## Questions
1) Please rewrite the passage on motherhood as an adventure, starting at "Why don't we" and ending at "making the cut.", and swap "laundry" for "grocery runs".
2) In the passage on motherhood as an adventure, what sort of risk does having children usually involve?
3) Carry on the passage on motherhood as an adventure from its final sentence.

## Document section
——
Looking at the whole thing as an adventure helps to keep a smile on my face and my stress levels low. Because motherhood really is an adventure, isn't it? Miriam-Webster defines adventure this way:
1. a : an undertaking usually involving danger and unknown risks b : the encountering of risks
2: an exciting or remarkable experience
3: an enterprise involving financial risk
We often think of risks as physical... mountain climbing, white-water rafting, bungee jumping, etc. But having children usually involves risk of a different sort... emotional. When you are a mother, you realize that you love these small people more than you ever could have imagined. It is the type of love that if anything were to ever happen to one of them, you realize that your heart would be torn out of your body. By being a mother, we take on that risk. Looking at the other two definitions, it's easy to see how they apply. Motherhood is certainly a remarkable experience, and anyone who has bought shoes for multiple children or fed boys in their teens knows that finances are involved.
Why don't we equate motherhood with adventure more often? Motherhood is far more likely to be associated with the mundane and tiring: changing diapers, up with sleepless babies and children, cleaning up (or arguing with the children to clean up), carpools, and laundry. That list doesn't sound adventurous, does it? When we focus on these aspects of mothering, we loose sight of the bigger picture and the joys that come with it. That is easy to do when we live in a society that extols adventure and is constantly feeding us pictures of what that adventure should look like all the while rubbing in what we are missing. And like most things, it requires novelty to keep it fresh. If something has been done before, it doesn't really count as truly adventurous. The ante must be upped each time. By this way of thinking, motherhood doesn't even come close to making the cut.
——
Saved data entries
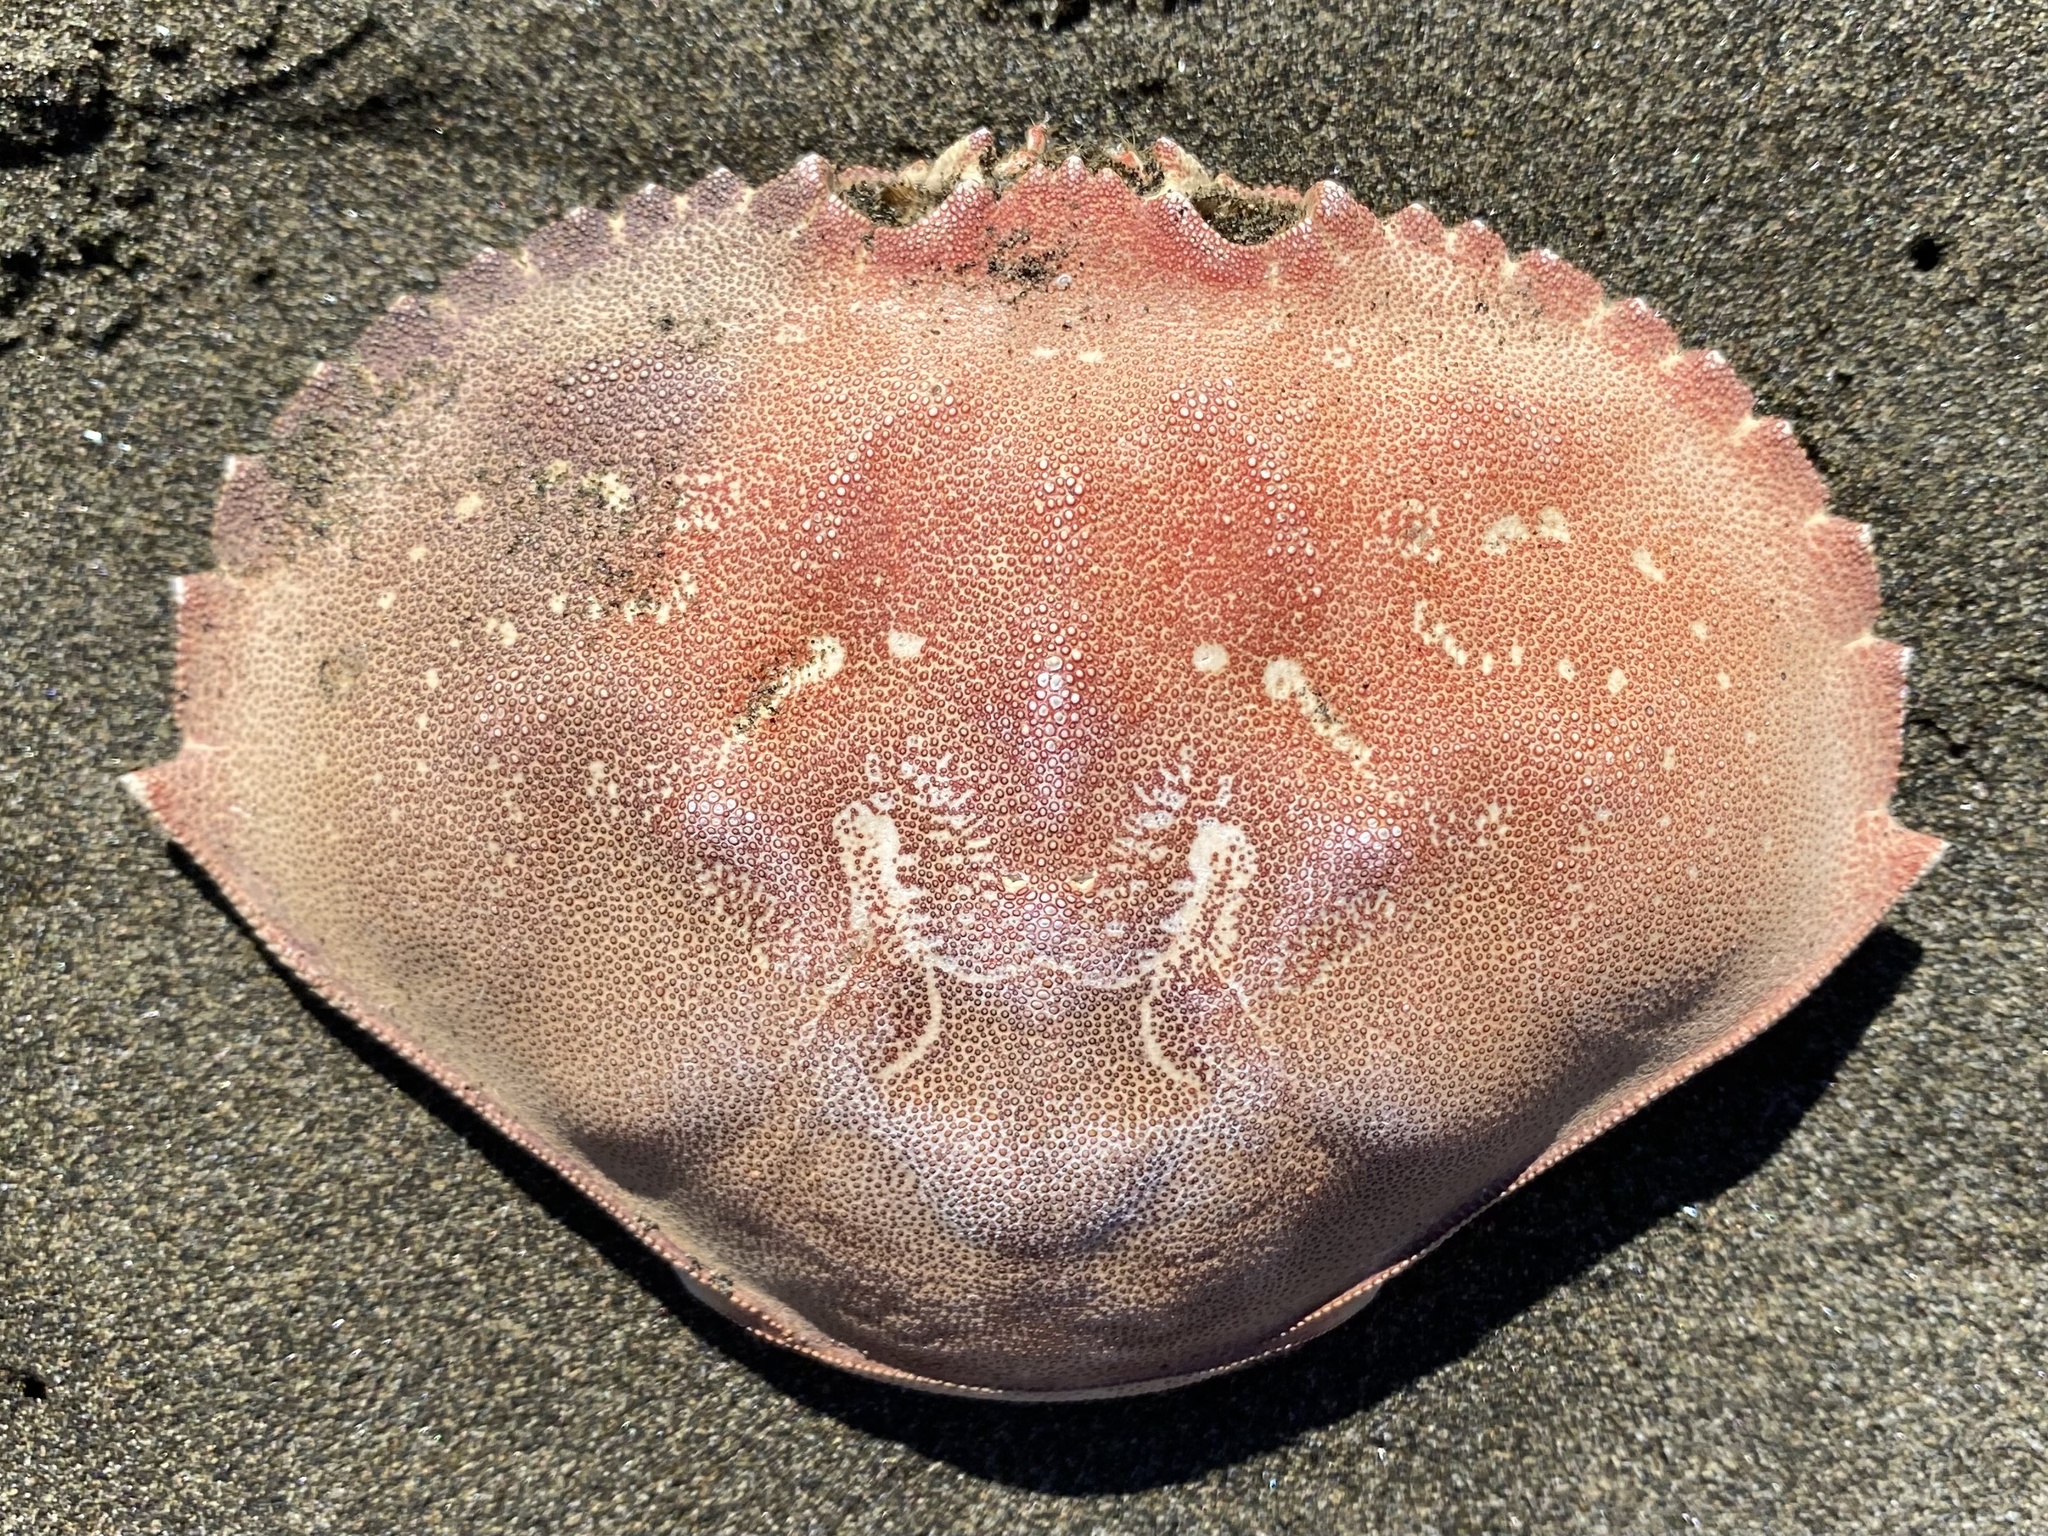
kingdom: Animalia
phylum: Arthropoda
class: Malacostraca
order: Decapoda
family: Cancridae
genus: Metacarcinus
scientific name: Metacarcinus magister
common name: Californian crab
——
## Expected outputs
1)
Why don't we equate motherhood with adventure more often? Motherhood is far more likely to be associated with the mundane and tiring: changing diapers, up with sleepless babies and children, cleaning up (or arguing with the children to clean up), carpools, and grocery runs. That list doesn't sound adventurous, does it? When we focus on these aspects of mothering, we loose sight of the bigger picture and the joys that come with it. That is easy to do when we live in a society that extols adventure and is constantly feeding us pictures of what that adventure should look like all the while rubbing in what we are missing. And like most things, it requires novelty to keep it fresh. If something has been done before, it doesn't really count as truly adventurous. The ante must be upped each time. By this way of thinking, motherhood doesn't even come close to making the cut.

2) Emotional risk.

3)
We need to change our image of adventure and our self-perception of who we are as mothers. As a mother I have done things that I never thought I would or even imagined. And because our hearts are so tied up in what we do, we realize that jumping out of an airplane is nothing compared with the strength of nerve required to send your newborn into surgery. A triathlon is a brief effort when you are looking at months of holding a screaming, raging child. Exotic travel pales when you are watching your toddler explore the backyard which is just as new to her as Tibet would be to you. And who needs a safari to see wild animals when you have bees in your backyard and baby gerbils in your daughters' room?